Like a lot of Myler's work, "Fire on the Mountain" is notable for its whiff of total authenticity. I've seen a lot of Myler's shows, which he usually directs himself, in theaters in different parts of the country. Rarely do you see an actor with an affected sense or a lack of musical credibility. Rarely do you see an actor who looks like an actor. Myler's people look like workers.

It's lighter and less political, perhaps, but Myler's oeuvre still has a lot in common with that of Studs Terkel. Whether set at the Vietnam Wall or on a lonely Western highway, these shows are mostly tributes to the real music of working Americans.

"Fire on the Mountain" is a 90-minute revue. There's neither a sophisticated book nor a score of original compositions. This is a gently paced, single-set celebration of the people and the musical heritage of Appalachian mine communities. That's it. And to have a good time, you'll need an affinity for and interest in this music.

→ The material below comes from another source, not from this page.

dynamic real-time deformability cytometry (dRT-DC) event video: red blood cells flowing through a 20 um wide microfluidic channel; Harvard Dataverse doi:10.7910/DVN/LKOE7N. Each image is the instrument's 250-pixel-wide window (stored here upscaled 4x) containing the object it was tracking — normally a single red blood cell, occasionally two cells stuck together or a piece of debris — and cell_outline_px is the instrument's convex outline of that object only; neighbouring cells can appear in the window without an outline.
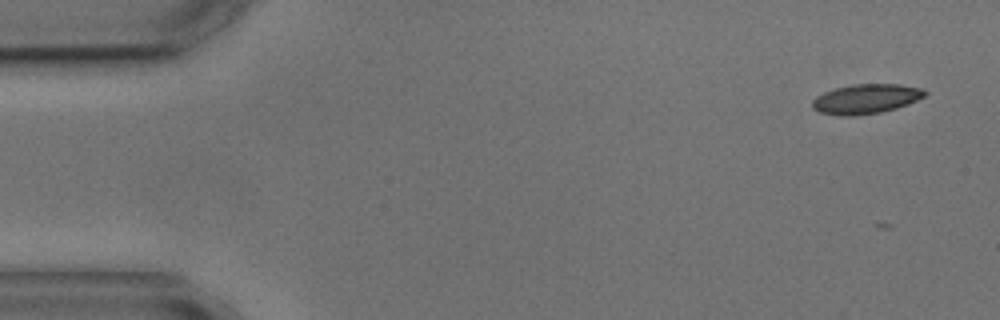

These are tough roles to cast (performers sing and play), and almost everyone here has done the show before -- the physical aspects of the show come from the Seattle Repertory Theatre. But when you've got "Mississippi" Charles Bevel (best known for Myler's "It Ain't Nothing but the Blues") in the house, you've got a show with veracity, heart and spontaneity.

But Bevel's bluesy singing is just one of the attractions here. The Broadway actor Jason Edwards performs this music superbly. And the strong-jawed Lee Morgan looks like a man who could go down a mine and live to sing a tale.

In one of the few spoken sequences here, a father sends his son back to school, instead of letting him follow his father (and grandfather) into a mine. It sounds trite in description. But it got me in the gut.

"It stops here," asserts the father, even as his son craves the pit's masculine validation. Thank God, you think, as the young fellow heads back to school. The music of the mine might stir the soul. But the dangers are double and the pleasures are few.